Spora chłodnia z mrożonym ładunkiem i rejestracją na 3,5 tony – 3 tys. zł mandatu

Wysoka chłodnia z podpodłogowym agregatem, rozładunkowa winda, podwozie na bliźniaczym ogumieniu oraz kabiny sypialna – już sama ta lista może zapowiadać pojazd niemieszczący się w 3,5 tony. Gdy natomiast połączymy to z mrożonym ładunkiem, skrajne przeładowanie było po prostu pewne.

Prezentowane Iveco Daily zatrzymano na drodze krajowej nr 11 pod Koszalinem. W jego dokumentach widniało 3,5 tony dopuszczalnej masy całkowitej, podczas gdy rzeczywista masa pojazdu wyniosła 7,7 tony. Coś takiego stanowiło nie tylko złamanie przepisów, ale też przekroczenie technicznych parametrów pojazdu. W końcu, jak wskazuje układ podwozia, był to model co najwyżej 5-tonowy. Nie ma też wątpliwości, że była to forma nieuczciwej konkurencji, wszak legalne wykorzystanie tak dużej chłodni, z mrożonym ładunkiem, zapewne wymagałoby ciężarówki o DMC rzędu 10-12 ton (uwzględniając wyższa masę własną takiego podwozia).
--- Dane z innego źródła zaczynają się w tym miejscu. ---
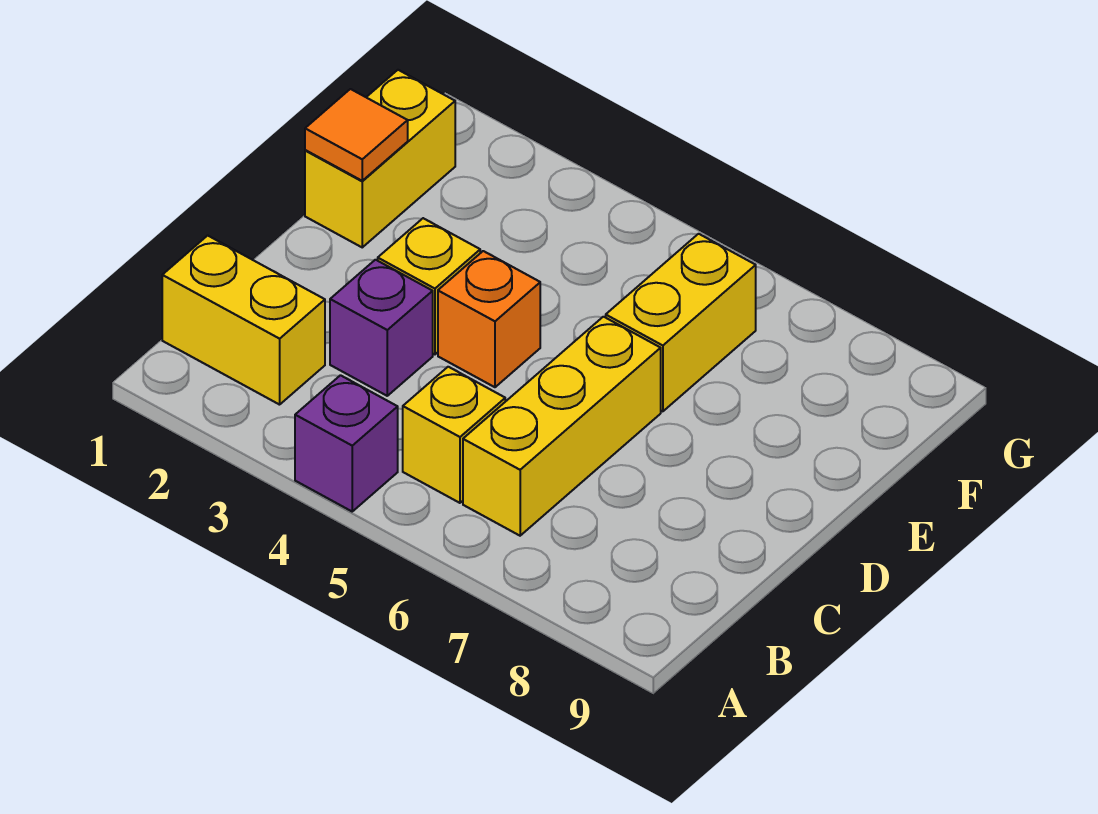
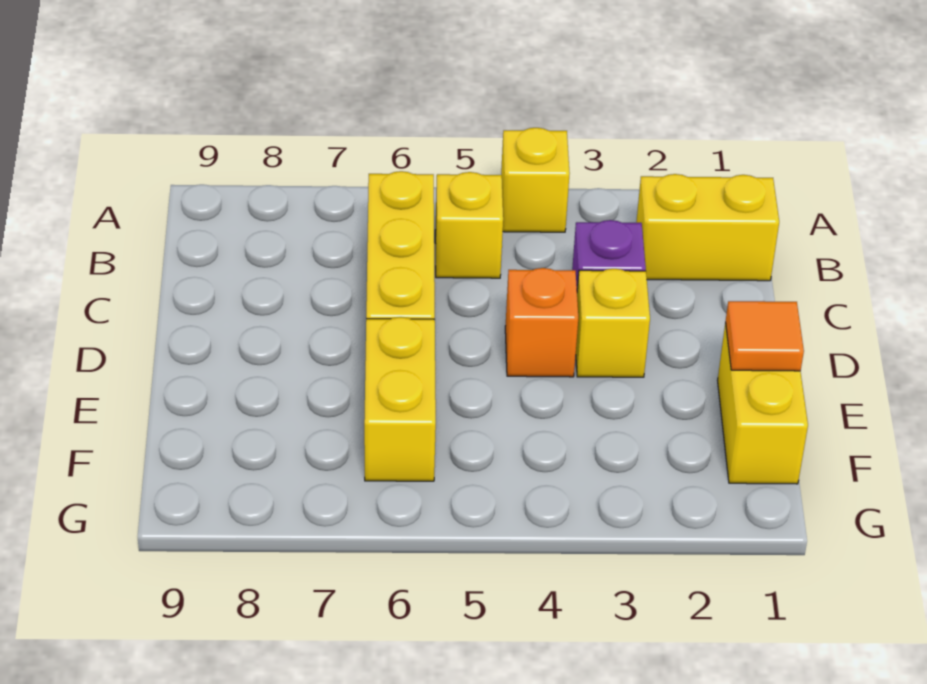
purple brick A4 level 1 -> yellow brick A4 level 1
Tak ciężki pojazd wyjechał na drogi pomimo obowiązywania nowych kar za przeładowanie pojazdów do 3,5 tony. Kierowca został więc zapoznany z nowym taryfikatorem, otrzymując mandat na 3 tys. złotych, aż sześciokrotnie wyższy niż miałoby to miejsce przed 1 stycznia. Za to kary administracyjnej dla przewoźnika nie stwierdzono. Tę ostatnią można by bowiem wystawić tylko w transporcie międzynarodowym, gdzie licencje i transportowe kary obejmują także pojazdy o DMC między 2,5 a 3,5 tony.